Task prompt — Copy out every line in the entries below that includes "acid".
- - -
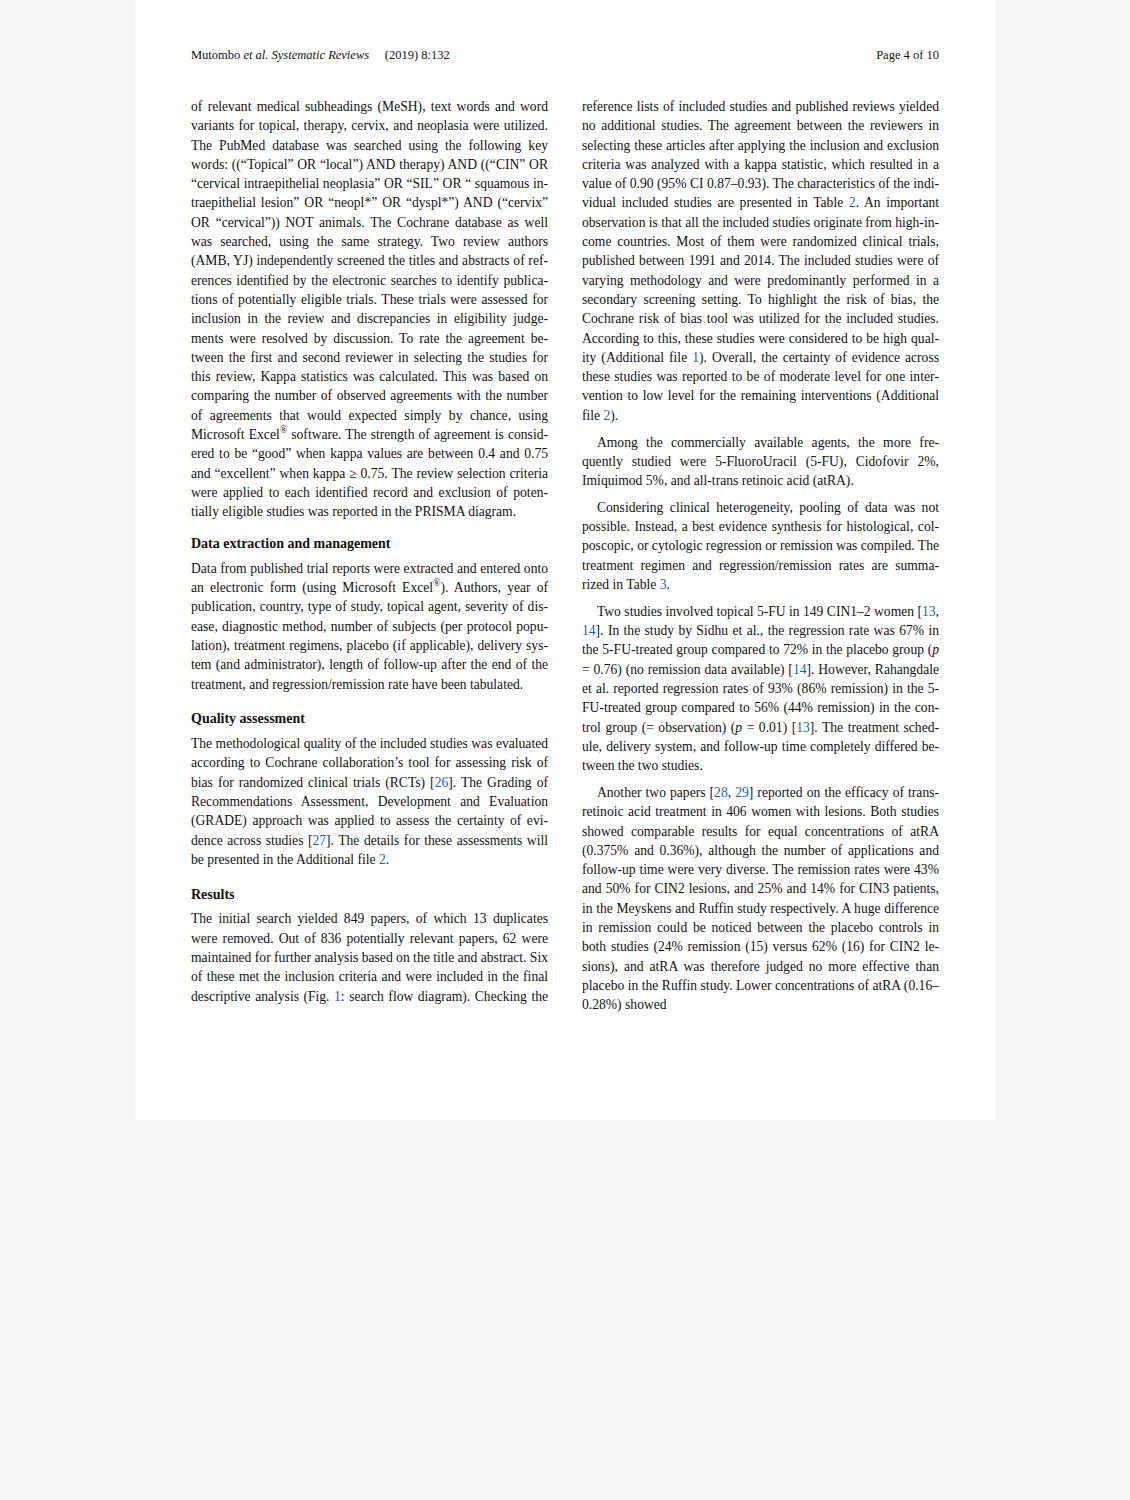Mutombo et al. Systematic Reviews (2019) 8:132
Page 4 of 10
of relevant medical subheadings (MeSH), text words and word variants for topical, therapy, cervix, and neoplasia were utilized. The PubMed database was searched using the following key words: ((“Topical” OR “local”) AND therapy) AND ((“CIN” OR “cervical intraepithelial neoplasia” OR “SIL” OR “ squamous intraepithelial lesion” OR “neopl*” OR “dyspl*”) AND (“cervix” OR “cervical”)) NOT animals. The Cochrane database as well was searched, using the same strategy. Two review authors (AMB, YJ) independently screened the titles and abstracts of references identified by the electronic searches to identify publications of potentially eligible trials. These trials were assessed for inclusion in the review and discrepancies in eligibility judgements were resolved by discussion. To rate the agreement between the first and second reviewer in selecting the studies for this review, Kappa statistics was calculated. This was based on comparing the number of observed agreements with the number of agreements that would expected simply by chance, using Microsoft Excel® software. The strength of agreement is considered to be “good” when kappa values are between 0.4 and 0.75 and “excellent” when kappa ≥ 0.75. The review selection criteria were applied to each identified record and exclusion of potentially eligible studies was reported in the PRISMA diagram.
Data extraction and management
Data from published trial reports were extracted and entered onto an electronic form (using Microsoft Excel®). Authors, year of publication, country, type of study, topical agent, severity of disease, diagnostic method, number of subjects (per protocol population), treatment regimens, placebo (if applicable), delivery system (and administrator), length of follow-up after the end of the treatment, and regression/remission rate have been tabulated.
Quality assessment
The methodological quality of the included studies was evaluated according to Cochrane collaboration’s tool for assessing risk of bias for randomized clinical trials (RCTs) [26]. The Grading of Recommendations Assessment, Development and Evaluation (GRADE) approach was applied to assess the certainty of evidence across studies [27]. The details for these assessments will be presented in the Additional file 2.
Results
The initial search yielded 849 papers, of which 13 duplicates were removed. Out of 836 potentially relevant papers, 62 were maintained for further analysis based on the title and abstract. Six of these met the inclusion criteria and were included in the final descriptive analysis (Fig. 1: search flow diagram). Checking the reference lists of included studies and published reviews yielded no additional studies. The agreement between the reviewers in selecting these articles after applying the inclusion and exclusion criteria was analyzed with a kappa statistic, which resulted in a value of 0.90 (95% CI 0.87–0.93). The characteristics of the individual included studies are presented in Table 2. An important observation is that all the included studies originate from high-income countries. Most of them were randomized clinical trials, published between 1991 and 2014. The included studies were of varying methodology and were predominantly performed in a secondary screening setting. To highlight the risk of bias, the Cochrane risk of bias tool was utilized for the included studies. According to this, these studies were considered to be high quality (Additional file 1). Overall, the certainty of evidence across these studies was reported to be of moderate level for one intervention to low level for the remaining interventions (Additional file 2).
Among the commercially available agents, the more frequently studied were 5-FluoroUracil (5-FU), Cidofovir 2%, Imiquimod 5%, and all-trans retinoic acid (atRA).
Considering clinical heterogeneity, pooling of data was not possible. Instead, a best evidence synthesis for histological, colposcopic, or cytologic regression or remission was compiled. The treatment regimen and regression/remission rates are summarized in Table 3.
Two studies involved topical 5-FU in 149 CIN1–2 women [13, 14]. In the study by Sidhu et al., the regression rate was 67% in the 5-FU-treated group compared to 72% in the placebo group (p = 0.76) (no remission data available) [14]. However, Rahangdale et al. reported regression rates of 93% (86% remission) in the 5-FU-treated group compared to 56% (44% remission) in the control group (= observation) (p = 0.01) [13]. The treatment schedule, delivery system, and follow-up time completely differed between the two studies.
Another two papers [28, 29] reported on the efficacy of trans-retinoic acid treatment in 406 women with lesions. Both studies showed comparable results for equal concentrations of atRA (0.375% and 0.36%), although the number of applications and follow-up time were very diverse. The remission rates were 43% and 50% for CIN2 lesions, and 25% and 14% for CIN3 patients, in the Meyskens and Ruffin study respectively. A huge difference in remission could be noticed between the placebo controls in both studies (24% remission (15) versus 62% (16) for CIN2 lesions), and atRA was therefore judged no more effective than placebo in the Ruffin study. Lower concentrations of atRA (0.16–0.28%) showed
- - -
Exercise response —
Among the commercially available agents, the more frequently studied were 5-FluoroUracil (5-FU), Cidofovir 2%, Imiquimod 5%, and all-trans retinoic acid (atRA).
Another two papers [28, 29] reported on the efficacy of trans-retinoic acid treatment in 406 women with lesions. Both studies showed comparable results for equal concentrations of atRA (0.375% and 0.36%), although the number of applications and follow-up time were very diverse. The remission rates were 43% and 50% for CIN2 lesions, and 25% and 14% for CIN3 patients, in the Meyskens and Ruffin study respectively. A huge difference in remission could be noticed between the placebo controls in both studies (24% remission (15) versus 62% (16) for CIN2 lesions), and atRA was therefore judged no more effective than placebo in the Ruffin study. Lower concentrations of atRA (0.16–0.28%) showed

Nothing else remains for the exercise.